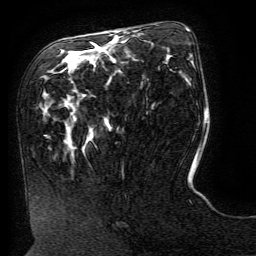
Breast MRI (dynamic contrast-enhanced), one axial slice. Position 66 of 134 along the scan axis. Cropped to one breast. Dynamic contrast-enhanced series, time point 2 of 6 at this slice position (early post-contrast). 3 T. TE 4.8 ms, TR 9 ms. 1.2 mm slice thickness. 256 × 256 image matrix, field of view 190 × 190 mm. Female patient.
Structures marked on this image (semi-automatically segmented with operator editing):
- enhancing-tissue mask used for the functional tumour volume (all voxels passing the contrast-enhancement thresholds inside the analysis volume; usually the tumour): bounding box <124,32,197,168> (left, top, right, bottom; pixels)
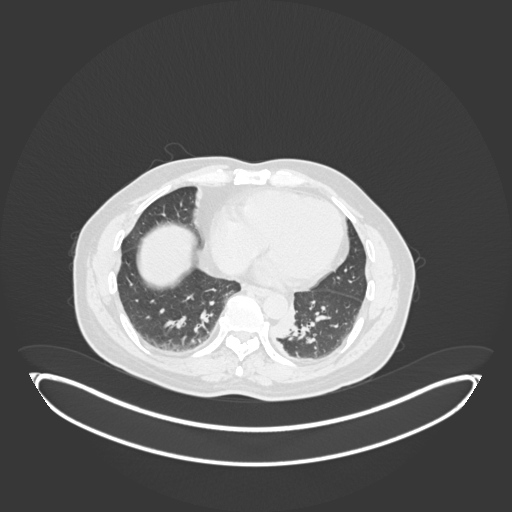
Chest CT, one axial slice. Position 54 of 258 along the scan axis. 120 kVp. Lung window (W 1500 / L -600 HU). 512 × 512 image matrix, field of view 500 × 500 mm. Patient: male, 54 years. From the clinical record (not read from this slice): clinical TNM (as recorded): T3 N0 M0.
Annotated regions visible in this slice (bounding box drawn by a radiologist):
- lung tumour (recorded histology: squamous cell carcinoma): bounding box <272,303,301,338> (left, top, right, bottom; pixels)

=== WHAT YOU NEED TO DO ===
Proceeding from the line containing "Structures marked on" through the line containing "- enhancing-tissue mask", transcribe the lines above exactly, both end lines included.

=== WRITTEN ANSWER ===
Structures marked on this image (semi-automatically segmented with operator editing):
- enhancing-tissue mask used for the functional tumour volume (all voxels passing the contrast-enhancement thresholds inside the analysis volume; usually the tumour): bounding box <124,32,197,168> (left, top, right, bottom; pixels)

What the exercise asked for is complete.